May 11, 2007

Voltageous


I was lucky enough to pick up a review copy of Bjork's new album Volta (that's $20 saved!) It's an incredibly, well, Bjorkesque album. From the moment I peeled back the imaginatively designed album cover (it has a peel-off sticker on the cover) I knew I was in for something strange and beguiling. There are times when I swore I was listening to a remix album of Bjork's album Selmasongs (the Dancer in the Dark soundtrack), what with it's mix of operatic horns and gut-wrenching vocals alongside epic hip-hop beats and electronica. It really is like a blend of Selmasongs and Bjork's best album to date, the amazing Homogenic.

If you've heard "Earth Intruders" - inspired by Bjork's visit to tsunami-ravaged Aceh - then you haven't heard the best that this album has to offer. I particularly loved the two duets with Antony Hagerty (from Antony and the Johnsons), "The Dull Flame of Desire" and album closer "My Juvenile". The latter one sounds like it belonged on Medulla, actually, a criminally underrated album if you ask me. On "Declare Independence" she turns into M.I.A. on cocaine, positively exploding at the seams with anger. Can't wait to see what Michel Gondry does with that when it's released as the second single (Gondry is filming the video soon).

"Wanderlust" has some amazing stuff going on in the background to match Bjork at the forefront of it. "Innocence" is dripping with Timbaland's beats and it works well and if it were sung by Justin Timberlake (heaven forbid) then teenage girls around the world would be praising it as amazing. I also particularly loved how "Vertibrea on Vertibrea"'s musical arrangement sounded like the long lost musical score of a 1940s film-noir.

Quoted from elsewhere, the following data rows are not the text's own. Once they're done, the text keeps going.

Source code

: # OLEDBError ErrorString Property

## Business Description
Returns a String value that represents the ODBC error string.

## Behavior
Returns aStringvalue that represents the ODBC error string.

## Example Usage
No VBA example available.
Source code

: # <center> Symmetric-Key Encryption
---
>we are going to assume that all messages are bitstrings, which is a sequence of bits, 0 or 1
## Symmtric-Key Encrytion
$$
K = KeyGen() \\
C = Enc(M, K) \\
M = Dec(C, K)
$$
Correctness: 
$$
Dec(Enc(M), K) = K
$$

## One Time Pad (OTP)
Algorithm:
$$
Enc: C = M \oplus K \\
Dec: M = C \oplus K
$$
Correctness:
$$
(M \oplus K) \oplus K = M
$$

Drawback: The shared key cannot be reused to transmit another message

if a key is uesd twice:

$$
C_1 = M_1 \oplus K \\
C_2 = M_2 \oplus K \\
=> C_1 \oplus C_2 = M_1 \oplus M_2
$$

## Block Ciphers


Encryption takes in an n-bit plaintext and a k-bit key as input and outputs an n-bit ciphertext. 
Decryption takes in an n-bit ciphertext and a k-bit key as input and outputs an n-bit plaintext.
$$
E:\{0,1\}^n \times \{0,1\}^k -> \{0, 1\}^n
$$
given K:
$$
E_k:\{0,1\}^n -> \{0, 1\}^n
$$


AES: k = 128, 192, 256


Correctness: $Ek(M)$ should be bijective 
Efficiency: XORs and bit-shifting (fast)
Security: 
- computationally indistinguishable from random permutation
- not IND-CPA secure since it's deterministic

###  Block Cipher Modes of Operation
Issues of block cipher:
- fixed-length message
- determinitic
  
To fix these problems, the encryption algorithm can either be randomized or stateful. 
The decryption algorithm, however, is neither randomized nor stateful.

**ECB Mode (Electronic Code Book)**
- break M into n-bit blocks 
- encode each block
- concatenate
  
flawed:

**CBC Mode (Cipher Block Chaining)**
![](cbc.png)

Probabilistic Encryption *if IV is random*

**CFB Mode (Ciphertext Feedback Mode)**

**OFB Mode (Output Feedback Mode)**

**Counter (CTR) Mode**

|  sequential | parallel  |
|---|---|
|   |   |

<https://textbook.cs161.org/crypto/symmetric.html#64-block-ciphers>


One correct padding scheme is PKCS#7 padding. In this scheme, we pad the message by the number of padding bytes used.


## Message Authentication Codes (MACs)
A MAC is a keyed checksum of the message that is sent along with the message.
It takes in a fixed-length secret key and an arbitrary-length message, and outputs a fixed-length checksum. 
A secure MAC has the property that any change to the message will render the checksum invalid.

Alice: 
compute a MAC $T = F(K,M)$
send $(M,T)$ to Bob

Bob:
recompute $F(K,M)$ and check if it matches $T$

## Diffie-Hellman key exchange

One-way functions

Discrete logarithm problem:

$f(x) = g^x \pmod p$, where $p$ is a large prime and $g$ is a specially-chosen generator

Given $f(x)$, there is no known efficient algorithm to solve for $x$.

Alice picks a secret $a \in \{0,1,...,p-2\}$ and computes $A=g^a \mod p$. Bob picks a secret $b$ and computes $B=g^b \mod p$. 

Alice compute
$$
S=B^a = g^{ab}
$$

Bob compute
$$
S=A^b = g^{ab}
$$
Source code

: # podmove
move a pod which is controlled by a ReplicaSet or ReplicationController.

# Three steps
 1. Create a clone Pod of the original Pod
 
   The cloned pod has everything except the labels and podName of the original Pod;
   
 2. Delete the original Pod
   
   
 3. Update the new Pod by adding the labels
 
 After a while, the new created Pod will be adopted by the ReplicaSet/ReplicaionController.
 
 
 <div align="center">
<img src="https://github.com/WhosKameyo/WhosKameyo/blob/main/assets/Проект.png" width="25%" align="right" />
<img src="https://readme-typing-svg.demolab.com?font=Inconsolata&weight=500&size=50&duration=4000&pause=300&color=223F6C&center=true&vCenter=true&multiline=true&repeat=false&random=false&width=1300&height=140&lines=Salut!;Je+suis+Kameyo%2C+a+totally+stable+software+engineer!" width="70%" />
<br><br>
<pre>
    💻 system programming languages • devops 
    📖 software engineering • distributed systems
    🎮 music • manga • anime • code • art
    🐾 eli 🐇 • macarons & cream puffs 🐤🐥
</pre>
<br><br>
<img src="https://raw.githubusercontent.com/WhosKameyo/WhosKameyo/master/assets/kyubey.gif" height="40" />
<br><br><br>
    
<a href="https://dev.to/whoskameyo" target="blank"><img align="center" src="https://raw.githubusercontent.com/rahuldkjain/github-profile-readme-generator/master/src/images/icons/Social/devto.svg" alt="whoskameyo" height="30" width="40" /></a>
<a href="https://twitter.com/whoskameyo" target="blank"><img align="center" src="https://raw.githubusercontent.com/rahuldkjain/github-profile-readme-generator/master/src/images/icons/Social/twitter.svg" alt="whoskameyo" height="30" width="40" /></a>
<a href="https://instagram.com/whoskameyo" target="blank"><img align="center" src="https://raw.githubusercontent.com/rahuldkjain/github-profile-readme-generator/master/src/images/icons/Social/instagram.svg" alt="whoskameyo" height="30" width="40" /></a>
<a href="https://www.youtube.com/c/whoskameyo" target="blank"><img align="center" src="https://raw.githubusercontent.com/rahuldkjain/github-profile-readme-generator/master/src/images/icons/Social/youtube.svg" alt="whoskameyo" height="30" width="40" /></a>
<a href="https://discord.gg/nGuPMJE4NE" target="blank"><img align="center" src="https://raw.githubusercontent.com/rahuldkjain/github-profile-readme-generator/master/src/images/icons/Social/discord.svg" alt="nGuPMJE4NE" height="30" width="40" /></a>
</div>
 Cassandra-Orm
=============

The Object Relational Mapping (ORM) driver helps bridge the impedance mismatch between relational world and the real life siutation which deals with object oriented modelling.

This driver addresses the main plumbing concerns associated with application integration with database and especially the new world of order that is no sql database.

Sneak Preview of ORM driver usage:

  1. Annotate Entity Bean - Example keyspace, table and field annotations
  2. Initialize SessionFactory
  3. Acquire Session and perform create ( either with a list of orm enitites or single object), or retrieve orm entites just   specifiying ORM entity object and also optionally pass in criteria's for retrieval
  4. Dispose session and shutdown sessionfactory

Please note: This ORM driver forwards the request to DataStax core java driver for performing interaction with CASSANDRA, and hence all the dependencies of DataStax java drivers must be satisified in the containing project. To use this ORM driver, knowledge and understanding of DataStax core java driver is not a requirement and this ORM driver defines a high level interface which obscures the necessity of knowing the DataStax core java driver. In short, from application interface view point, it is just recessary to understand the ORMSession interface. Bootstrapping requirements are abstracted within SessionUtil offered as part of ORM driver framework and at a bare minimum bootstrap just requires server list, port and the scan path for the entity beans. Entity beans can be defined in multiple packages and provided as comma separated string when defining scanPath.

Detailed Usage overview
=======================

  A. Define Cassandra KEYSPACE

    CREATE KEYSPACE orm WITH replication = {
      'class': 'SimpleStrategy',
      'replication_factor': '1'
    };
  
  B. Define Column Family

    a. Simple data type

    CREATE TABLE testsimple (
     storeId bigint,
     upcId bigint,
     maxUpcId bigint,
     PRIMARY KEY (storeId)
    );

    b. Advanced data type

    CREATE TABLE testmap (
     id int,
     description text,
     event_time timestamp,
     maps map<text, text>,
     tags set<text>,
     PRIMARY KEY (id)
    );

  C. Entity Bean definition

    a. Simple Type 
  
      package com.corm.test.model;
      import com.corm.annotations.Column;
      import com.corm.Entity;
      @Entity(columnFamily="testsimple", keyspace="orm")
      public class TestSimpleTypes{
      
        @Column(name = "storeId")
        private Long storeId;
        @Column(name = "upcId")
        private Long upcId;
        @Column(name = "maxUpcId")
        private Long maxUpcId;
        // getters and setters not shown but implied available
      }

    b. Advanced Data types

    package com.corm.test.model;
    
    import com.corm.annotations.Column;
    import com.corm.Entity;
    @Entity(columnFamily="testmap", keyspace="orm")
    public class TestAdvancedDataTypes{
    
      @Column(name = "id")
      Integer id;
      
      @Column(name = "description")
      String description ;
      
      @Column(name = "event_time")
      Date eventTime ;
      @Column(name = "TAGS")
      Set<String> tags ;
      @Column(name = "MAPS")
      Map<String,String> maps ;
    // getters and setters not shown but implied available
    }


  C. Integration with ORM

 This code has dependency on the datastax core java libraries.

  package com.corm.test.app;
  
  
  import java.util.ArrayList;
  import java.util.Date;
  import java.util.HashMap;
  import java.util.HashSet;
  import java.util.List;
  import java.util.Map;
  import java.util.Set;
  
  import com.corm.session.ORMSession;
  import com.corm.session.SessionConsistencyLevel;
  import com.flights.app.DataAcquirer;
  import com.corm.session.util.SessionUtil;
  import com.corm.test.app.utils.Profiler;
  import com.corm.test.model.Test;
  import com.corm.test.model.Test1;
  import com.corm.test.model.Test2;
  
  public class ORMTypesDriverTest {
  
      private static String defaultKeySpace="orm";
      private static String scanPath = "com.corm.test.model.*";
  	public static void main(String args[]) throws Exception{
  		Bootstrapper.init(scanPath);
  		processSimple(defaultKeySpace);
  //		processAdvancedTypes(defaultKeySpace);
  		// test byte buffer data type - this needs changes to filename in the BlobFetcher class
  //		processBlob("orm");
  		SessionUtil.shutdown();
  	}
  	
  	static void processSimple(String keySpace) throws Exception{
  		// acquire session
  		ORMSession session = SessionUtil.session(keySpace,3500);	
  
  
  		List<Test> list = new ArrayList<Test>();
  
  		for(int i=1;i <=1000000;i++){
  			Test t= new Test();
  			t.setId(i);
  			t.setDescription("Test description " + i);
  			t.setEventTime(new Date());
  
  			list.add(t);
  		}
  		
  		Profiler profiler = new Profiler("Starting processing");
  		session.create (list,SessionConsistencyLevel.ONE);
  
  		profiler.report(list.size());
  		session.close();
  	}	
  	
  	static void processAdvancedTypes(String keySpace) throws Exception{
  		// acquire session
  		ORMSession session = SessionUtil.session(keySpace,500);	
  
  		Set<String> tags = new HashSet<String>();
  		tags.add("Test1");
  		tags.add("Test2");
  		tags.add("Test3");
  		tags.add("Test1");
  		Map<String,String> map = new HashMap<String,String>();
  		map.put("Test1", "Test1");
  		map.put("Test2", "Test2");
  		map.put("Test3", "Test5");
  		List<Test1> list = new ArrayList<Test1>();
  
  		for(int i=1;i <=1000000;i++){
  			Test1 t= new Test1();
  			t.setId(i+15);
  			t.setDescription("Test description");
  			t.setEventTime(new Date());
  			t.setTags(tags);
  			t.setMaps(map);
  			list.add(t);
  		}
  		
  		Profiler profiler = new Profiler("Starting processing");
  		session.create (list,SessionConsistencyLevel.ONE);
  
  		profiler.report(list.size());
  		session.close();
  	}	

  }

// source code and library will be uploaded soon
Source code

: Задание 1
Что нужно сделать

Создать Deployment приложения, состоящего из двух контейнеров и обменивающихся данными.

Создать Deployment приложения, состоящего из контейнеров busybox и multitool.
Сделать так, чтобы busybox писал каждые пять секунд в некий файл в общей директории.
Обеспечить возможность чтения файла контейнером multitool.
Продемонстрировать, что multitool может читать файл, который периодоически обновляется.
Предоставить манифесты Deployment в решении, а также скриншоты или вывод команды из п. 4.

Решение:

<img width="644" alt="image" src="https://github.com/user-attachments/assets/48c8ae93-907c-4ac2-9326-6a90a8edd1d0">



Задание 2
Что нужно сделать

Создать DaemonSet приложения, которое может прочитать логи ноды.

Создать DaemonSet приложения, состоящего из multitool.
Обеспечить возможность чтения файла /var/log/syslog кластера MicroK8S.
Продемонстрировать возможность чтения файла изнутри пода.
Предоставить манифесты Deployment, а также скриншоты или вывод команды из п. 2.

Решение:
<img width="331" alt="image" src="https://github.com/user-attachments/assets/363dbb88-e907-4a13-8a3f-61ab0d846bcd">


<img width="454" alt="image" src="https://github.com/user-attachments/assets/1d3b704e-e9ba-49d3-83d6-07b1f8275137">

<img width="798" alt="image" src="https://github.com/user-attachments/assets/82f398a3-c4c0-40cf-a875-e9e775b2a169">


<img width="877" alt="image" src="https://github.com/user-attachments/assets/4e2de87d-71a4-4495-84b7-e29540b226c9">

There is enough wild histrionics to satisfy all long-time Bjork fans, but those who enjoy her more tranquil work will most likely be disappointed that she decided to actually have a bit of fun for a change and has gone more outrospective over introspective. Those who thought Homogenic was the brilliant masterpiece it actually is will surely get enough out of Volta to keep them happy between uptempto albums.